La nudité demeure toujours problématique dans l’art comme dans notre société. Herman Capor la traite de manière particulière lors de sa collaboration avec une jeune femme — Verana — juste après une importante opération du ventre. A son réveil, la jeune fille découvrit sur son corps une très longue balafre du pubis jusqu’au nombril. Avec l’accord de Verena, l’artiste a suivi l’avancée puis la rémission de sa maladie.
Inspiré par Modigliani et ses modèles, le photographe a entretenu avec le sien plusieurs séances de shooting. Il a su créer un étrange rapport entre le signe d’une maladie importante et la figuration érotique. L’ensemble des photos est complété par un journal des deux protagonistes pendant cette période. Certes, la photographie ne revendique pas la satisfaction pulsionnelle : elle met en exergue le gain d’une “dépense” particulière par l’exhibition de la nudité dégagée de sa valeur d’ « usage ».

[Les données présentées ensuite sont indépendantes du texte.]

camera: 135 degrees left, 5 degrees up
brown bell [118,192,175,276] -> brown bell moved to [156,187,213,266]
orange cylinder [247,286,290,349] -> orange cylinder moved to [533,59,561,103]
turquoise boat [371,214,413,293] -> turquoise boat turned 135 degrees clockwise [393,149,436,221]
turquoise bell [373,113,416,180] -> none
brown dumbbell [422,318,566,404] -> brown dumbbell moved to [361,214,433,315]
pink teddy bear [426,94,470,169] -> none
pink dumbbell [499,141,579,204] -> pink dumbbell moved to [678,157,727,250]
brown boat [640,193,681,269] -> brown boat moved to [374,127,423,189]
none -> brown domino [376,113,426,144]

La « fonctionnalité » est plus secrète. L’art devient le seul moyen de faire glisser de l’ombre à la lumière. Le corps n’y est pas manipulé, son détournement crée une intimité d’un genre différent. Le nu se trouve reconsidéré par un travail grave et sérieux qui tient d’un rituel. L’impression est ambiguë car double : d’un côté, il y a la sublimation de la vie face à la mort mais, d’autre part, l’œuvre soumet à un voyeurisme qui à la fois peut se comprendre dans sa philosophie mais qui peut paraître douteux.

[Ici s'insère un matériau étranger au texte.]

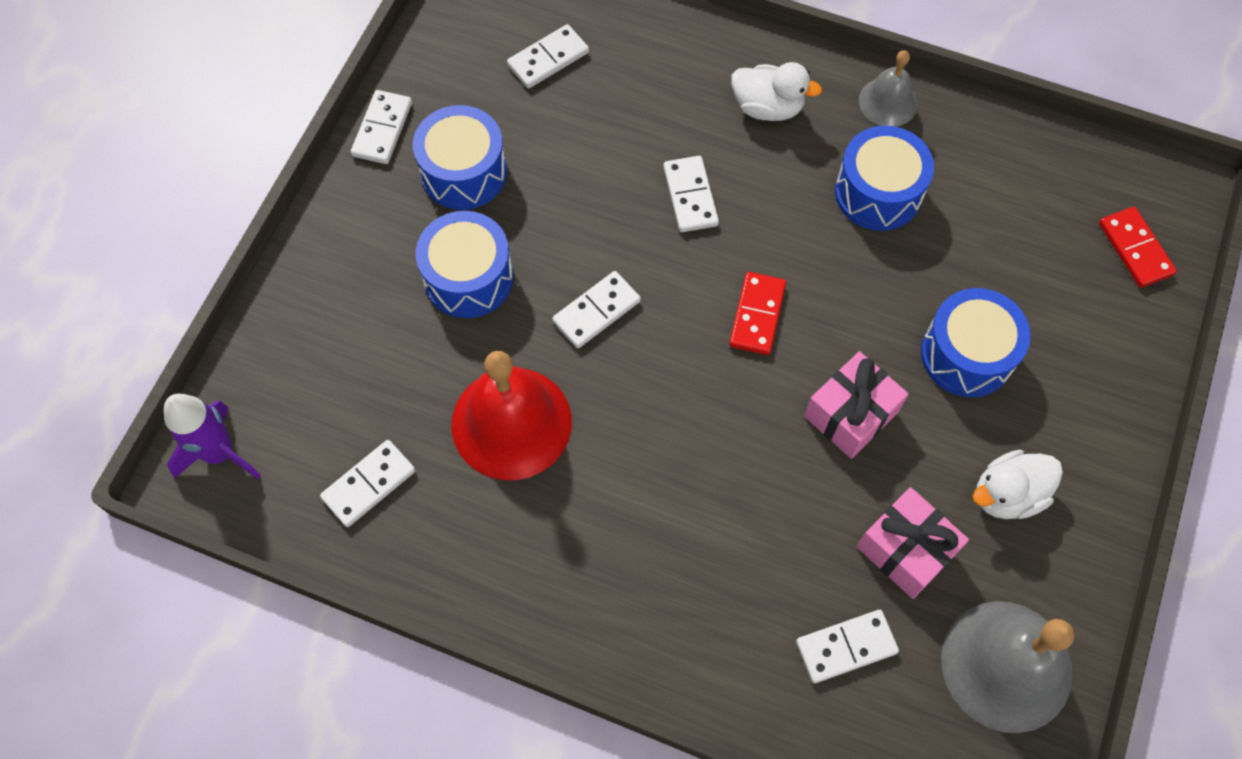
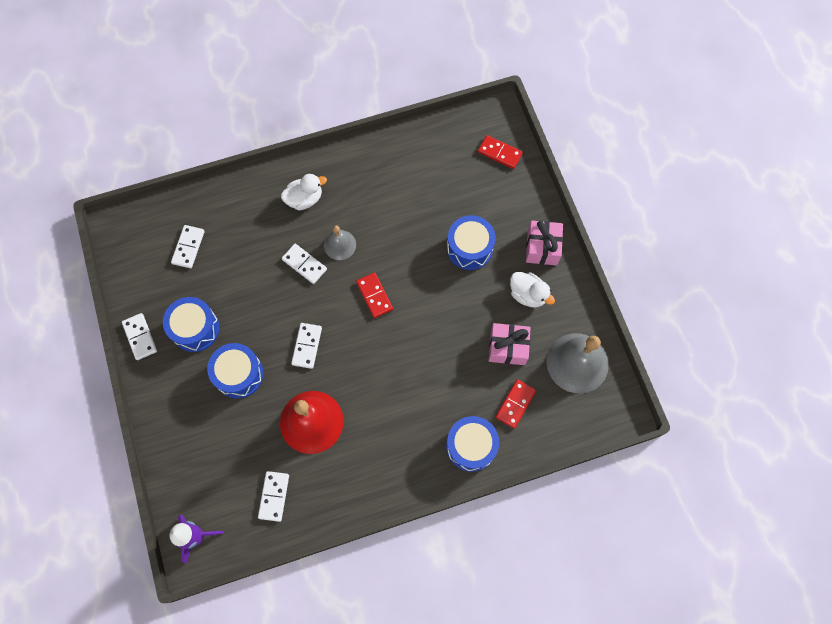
camera: 40 degrees left, 5 degrees up
white domino [796,610,899,683] -> red domino [495,379,536,429]
pink gift [804,351,909,459] -> pink gift moved to [526,221,563,265]
blue drum [835,126,934,231] -> blue drum moved to [446,416,499,472]
grey bell [859,50,918,127] -> grey bell moved to [324,226,356,260]
white duck [973,450,1063,519] -> white duck turned 75 degrees counterclockwise [510,272,555,308]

H. Capor navigue sur le fil du rasoir en évitant complaisance et commisération. Ses photos restent froides, respectueuses et souvent belles mais n’évacuent pas un certain malaise. N’est-ce pas cela que les deux protagonistes ont cherché à produire ?
jean-paul gavard-perret
H.H. Capor, Verena, Fotohof Edition, Salzbourg, 2015 — 35, 00 €.